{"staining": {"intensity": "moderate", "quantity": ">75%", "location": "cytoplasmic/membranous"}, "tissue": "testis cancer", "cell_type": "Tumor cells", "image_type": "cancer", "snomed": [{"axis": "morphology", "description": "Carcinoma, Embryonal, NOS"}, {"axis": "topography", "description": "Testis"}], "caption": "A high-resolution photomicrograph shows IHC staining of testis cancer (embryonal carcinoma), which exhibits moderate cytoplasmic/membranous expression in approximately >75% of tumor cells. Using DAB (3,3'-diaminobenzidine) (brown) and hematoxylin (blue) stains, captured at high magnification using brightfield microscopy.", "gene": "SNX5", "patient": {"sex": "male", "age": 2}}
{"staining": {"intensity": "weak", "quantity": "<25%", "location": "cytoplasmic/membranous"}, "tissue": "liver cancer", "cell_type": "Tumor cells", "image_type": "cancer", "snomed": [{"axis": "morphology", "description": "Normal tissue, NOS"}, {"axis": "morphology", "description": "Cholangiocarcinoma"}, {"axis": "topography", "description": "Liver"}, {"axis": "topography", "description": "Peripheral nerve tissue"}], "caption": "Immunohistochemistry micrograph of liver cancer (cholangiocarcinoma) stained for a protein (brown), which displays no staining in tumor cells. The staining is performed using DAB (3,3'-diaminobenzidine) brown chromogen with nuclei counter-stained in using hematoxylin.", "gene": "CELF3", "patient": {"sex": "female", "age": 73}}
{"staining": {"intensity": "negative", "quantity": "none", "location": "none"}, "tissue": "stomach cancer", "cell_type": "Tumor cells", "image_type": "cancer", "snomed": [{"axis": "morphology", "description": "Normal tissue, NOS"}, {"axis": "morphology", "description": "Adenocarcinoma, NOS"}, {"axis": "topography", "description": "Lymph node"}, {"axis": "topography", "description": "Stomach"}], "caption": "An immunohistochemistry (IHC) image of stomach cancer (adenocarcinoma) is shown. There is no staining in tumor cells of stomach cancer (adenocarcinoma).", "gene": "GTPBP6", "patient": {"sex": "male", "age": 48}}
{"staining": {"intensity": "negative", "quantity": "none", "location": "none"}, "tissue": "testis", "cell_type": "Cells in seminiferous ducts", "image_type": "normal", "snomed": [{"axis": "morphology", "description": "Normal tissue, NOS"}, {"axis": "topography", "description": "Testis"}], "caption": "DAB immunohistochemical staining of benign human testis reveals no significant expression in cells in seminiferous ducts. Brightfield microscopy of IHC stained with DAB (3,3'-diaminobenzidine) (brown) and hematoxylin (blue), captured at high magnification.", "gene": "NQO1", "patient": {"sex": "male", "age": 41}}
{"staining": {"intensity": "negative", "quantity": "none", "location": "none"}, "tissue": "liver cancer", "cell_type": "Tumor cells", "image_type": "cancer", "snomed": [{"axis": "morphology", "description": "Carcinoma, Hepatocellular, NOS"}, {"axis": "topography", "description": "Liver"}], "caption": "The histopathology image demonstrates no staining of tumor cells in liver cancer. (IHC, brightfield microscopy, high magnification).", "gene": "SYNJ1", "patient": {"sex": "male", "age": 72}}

..............................

Print out every entry, keeping each one exact.

{"staining": {"intensity": "moderate", "quantity": ">75%", "location": "cytoplasmic/membranous"}, "tissue": "testis cancer", "cell_type": "Tumor cells", "image_type": "cancer", "snomed": [{"axis": "morphology", "description": "Carcinoma, Embryonal, NOS"}, {"axis": "topography", "description": "Testis"}], "caption": "A high-resolution photomicrograph shows IHC staining of testis cancer (embryonal carcinoma), which exhibits moderate cytoplasmic/membranous expression in approximately >75% of tumor cells. Using DAB (3,3'-diaminobenzidine) (brown) and hematoxylin (blue) stains, captured at high magnification using brightfield microscopy.", "gene": "SNX5", "patient": {"sex": "male", "age": 2}}
{"staining": {"intensity": "weak", "quantity": "<25%", "location": "cytoplasmic/membranous"}, "tissue": "liver cancer", "cell_type": "Tumor cells", "image_type": "cancer", "snomed": [{"axis": "morphology", "description": "Normal tissue, NOS"}, {"axis": "morphology", "description": "Cholangiocarcinoma"}, {"axis": "topography", "description": "Liver"}, {"axis": "topography", "description": "Peripheral nerve tissue"}], "caption": "Immunohistochemistry micrograph of liver cancer (cholangiocarcinoma) stained for a protein (brown), which displays no staining in tumor cells. The staining is performed using DAB (3,3'-diaminobenzidine) brown chromogen with nuclei counter-stained in using hematoxylin.", "gene": "CELF3", "patient": {"sex": "female", "age": 73}}
{"staining": {"intensity": "negative", "quantity": "none", "location": "none"}, "tissue": "stomach cancer", "cell_type": "Tumor cells", "image_type": "cancer", "snomed": [{"axis": "morphology", "description": "Normal tissue, NOS"}, {"axis": "morphology", "description": "Adenocarcinoma, NOS"}, {"axis": "topography", "description": "Lymph node"}, {"axis": "topography", "description": "Stomach"}], "caption": "An immunohistochemistry (IHC) image of stomach cancer (adenocarcinoma) is shown. There is no staining in tumor cells of stomach cancer (adenocarcinoma).", "gene": "GTPBP6", "patient": {"sex": "male", "age": 48}}
{"staining": {"intensity": "negative", "quantity": "none", "location": "none"}, "tissue": "testis", "cell_type": "Cells in seminiferous ducts", "image_type": "normal", "snomed": [{"axis": "morphology", "description": "Normal tissue, NOS"}, {"axis": "topography", "description": "Testis"}], "caption": "DAB immunohistochemical staining of benign human testis reveals no significant expression in cells in seminiferous ducts. Brightfield microscopy of IHC stained with DAB (3,3'-diaminobenzidine) (brown) and hematoxylin (blue), captured at high magnification.", "gene": "NQO1", "patient": {"sex": "male", "age": 41}}
{"staining": {"intensity": "negative", "quantity": "none", "location": "none"}, "tissue": "liver cancer", "cell_type": "Tumor cells", "image_type": "cancer", "snomed": [{"axis": "morphology", "description": "Carcinoma, Hepatocellular, NOS"}, {"axis": "topography", "description": "Liver"}], "caption": "The histopathology image demonstrates no staining of tumor cells in liver cancer. (IHC, brightfield microscopy, high magnification).", "gene": "SYNJ1", "patient": {"sex": "male", "age": 72}}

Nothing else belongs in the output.